А Шутиков в это время, придерживаясь одной рукой за снасти, чтоб не упасть, занимал небольшую кучку молодых матросов, с испуганными лицами прижавшихся к мачте, посторонними разговорами. Он так спокойно и просто рассказывал про какой-то забавный деревенский случай и так добродушно смеялся, когда долетавшие брызги волн попадали ему в лицо, что это спокойное настроение невольно передавалось другим и ободряло молодых матросов, отгоняя всякую мысль об опасности.
— И где это ты научился так ловко? — заговорил Лаврентьич, посасывая носогрейку с махоркой. — Пел у нас на «Костенкине» один матросик, надо правду сказать, что форменно пел… да все не так забористо.
— Так, самоучкой, в пастухах когда жил. Бывало, стадо разбредется по лесу, а сам лежишь под березкой и песни играешь… Меня так в деревне и прозывали: певчий пастух! — прибавил Шутиков, улыбаясь.
И все почему-то улыбнулись в ответ, а Лаврентьич, кроме того, трепанул Шутикова по спине и в виде особого расположения, выругался в самом нежном тоне, на который только был способен его испитой голос.
II
В эту минуту, расталкивая матросов, в круг торопливо вошел плотный пожилой матрос Игнатов.
Бледный и растерянный, с непокрытой коротко остриженной круглой головой, он сообщил порывистым от злобы и волнения голосом, что у него украли золотой.
— Двадцать франоков![10] Двадцать франоков, братцы! — жалобно повторял он, подчеркивая цифру.
Это известие смутило всех. Такие дела бывали редкостью на клипере.
Старики нахмурились. Молодые матросы, недовольные, что Игнатов внезапно нарушил веселое настроение, более с испуганным любопытством, чем с сочувствием, слушали, как он, задыхаясь и отчаянно размахивая своими опрятными руками, спешил рассказать про все обстоятельства, сопровождавшие покражу: как он, еще сегодня после обеда, когда команда отдыхала, ходил в свой сундучишко, и все было целехонько, все на своем месте, и как вот сейчас он пошел было за сапожным товаром и… — замок, братцы, сломан… двадцати франоков нет… Это как же?
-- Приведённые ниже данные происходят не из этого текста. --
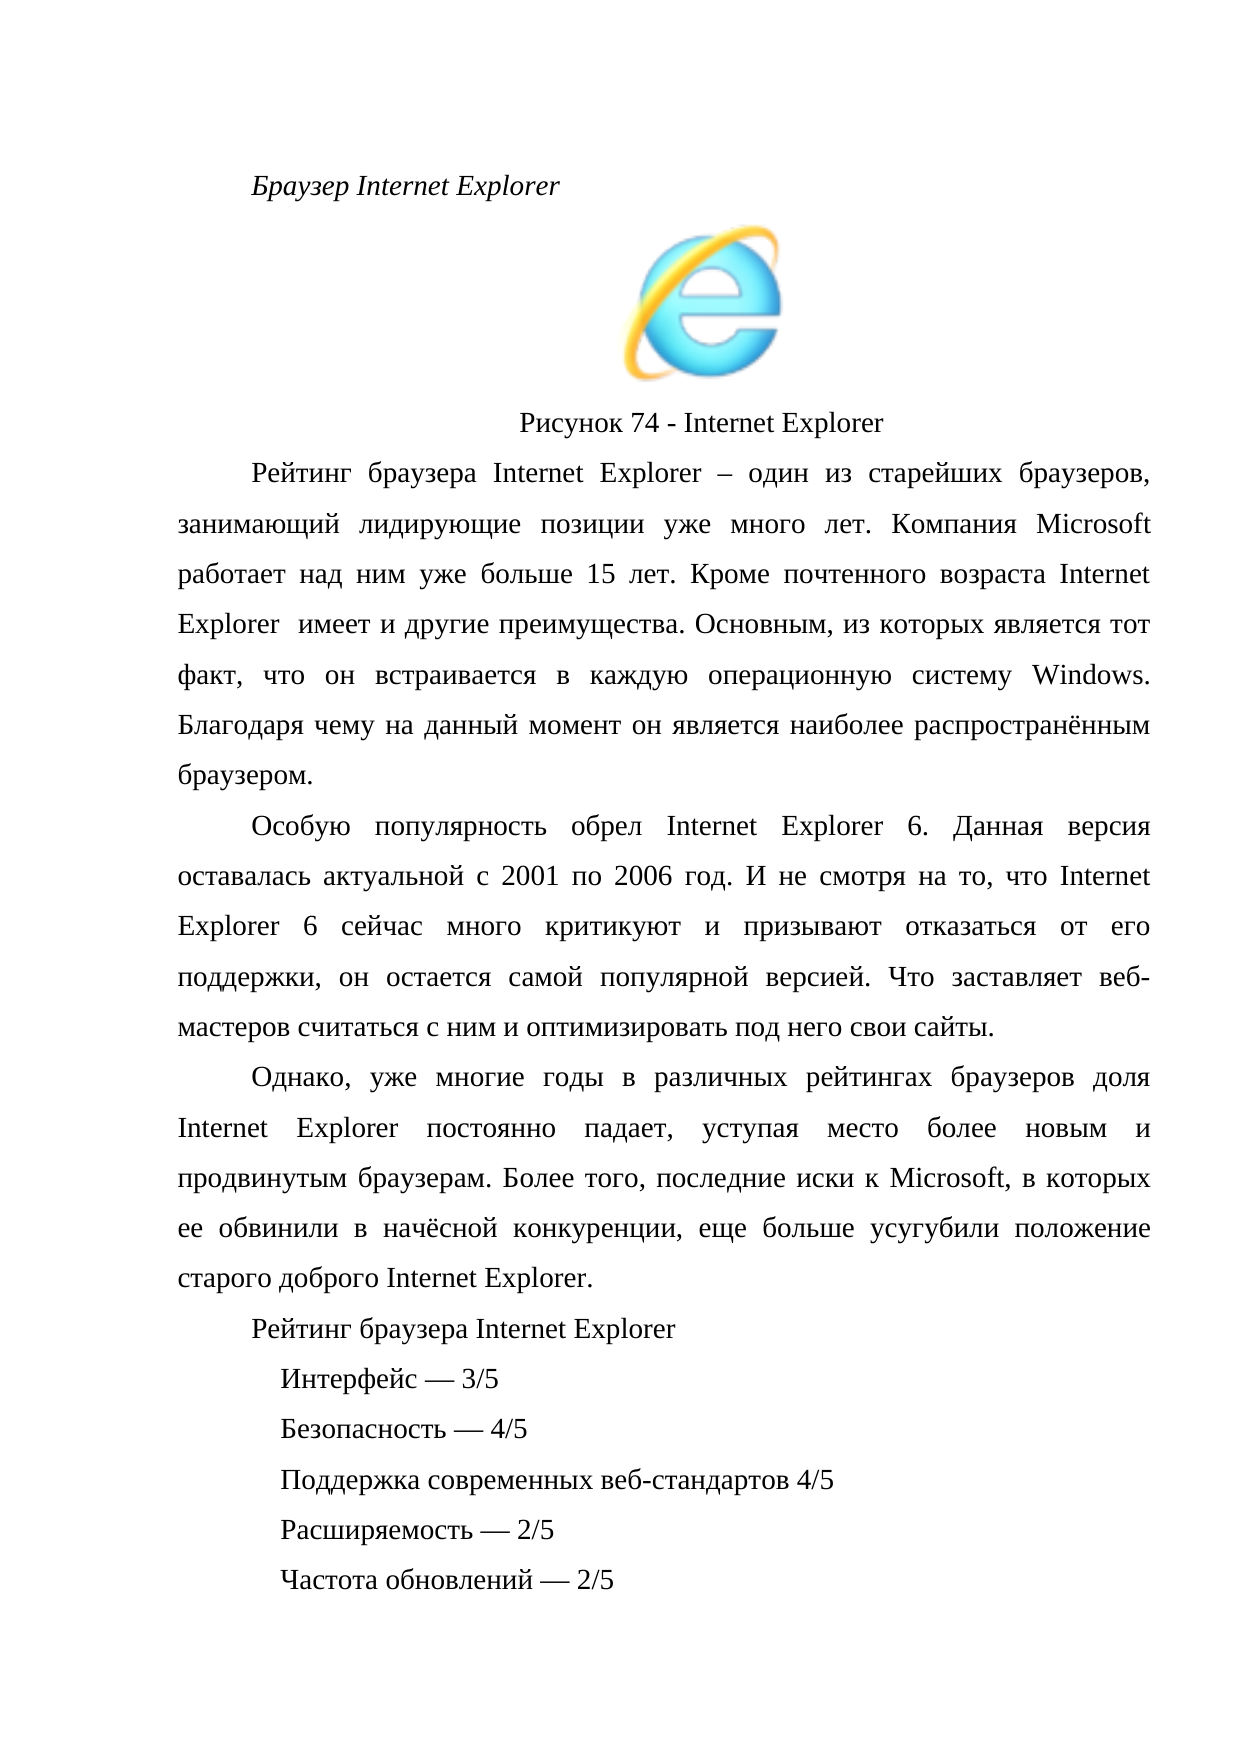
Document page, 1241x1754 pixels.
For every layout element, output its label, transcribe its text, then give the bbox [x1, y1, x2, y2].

text Частота обновлений — 2/5 [177, 1562, 1152, 1596]
text Браузер Internet Explorer [177, 168, 1152, 202]
text Рисунок 74 - Internet Explorer [177, 405, 1152, 439]
text Особую популярность обрел Internet Explorer 6. Данная версия оставалась актуальной с 2001 по 2006 год. И не смотря на то, что Internet Explorer 6 сейчас много критикуют и призывают отказаться от его поддержки, он остается самой популярной версией. Что заставляет веб-мастеров считаться с ним и оптимизировать под него свои сайты. [177, 808, 1152, 1043]
text Расширяемость — 2/5 [177, 1512, 1152, 1546]
picture [614, 218, 789, 393]
text Поддержка современных веб-стандартов 4/5 [177, 1462, 1152, 1495]
text Безопасность — 4/5 [177, 1412, 1152, 1445]
text Рейтинг браузера Internet Explorer [177, 1311, 1152, 1344]
text Однако, уже многие годы в различных рейтингах браузеров доля Internet Explorer постоянно падает, уступая место более новым и продвинутым браузерам. Более того, последние иски к Microsoft, в которых ее обвинили в начёсной конкуренции, еще больше усугубили положение старого доброго Internet Explorer. [177, 1059, 1152, 1294]
text Рейтинг браузера Internet Explorer – один из старейших браузеров, занимающий лидирующие позиции уже много лет. Компания Microsoft работает над ним уже больше 15 лет. Кроме почтенного возраста Internet Explorer имеет и другие преимущества. Основным, из которых является тот факт, что он встраивается в каждую операционную систему Windows. Благодаря чему на данный момент он является наиболее распространённым браузером. [177, 456, 1152, 791]
text Интерфейс — 3/5 [177, 1361, 1152, 1395]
Своего же брата обкрадывать? — закончил Игнатов, обводя толпу блуждающим взглядом.
Его гладкое, сытое, чисто выбритое, покрытое крупными веснушками лицо, с небольшими круглыми глазами и острым, словно у ястреба, загнутым носом, отличавшееся всегда спокойной сдержанностью и довольным, степенным видом неглупого человека, понимающего себе цену, теперь все было искажено отчаянием скряги, который потерял все имущество. Нижняя челюсть вздрагивала, круглые его глаза растерянно перебегали по лицам. Видно было, что покража совсем его расстроила, обнаружив его кулацкую, скаредную натуру.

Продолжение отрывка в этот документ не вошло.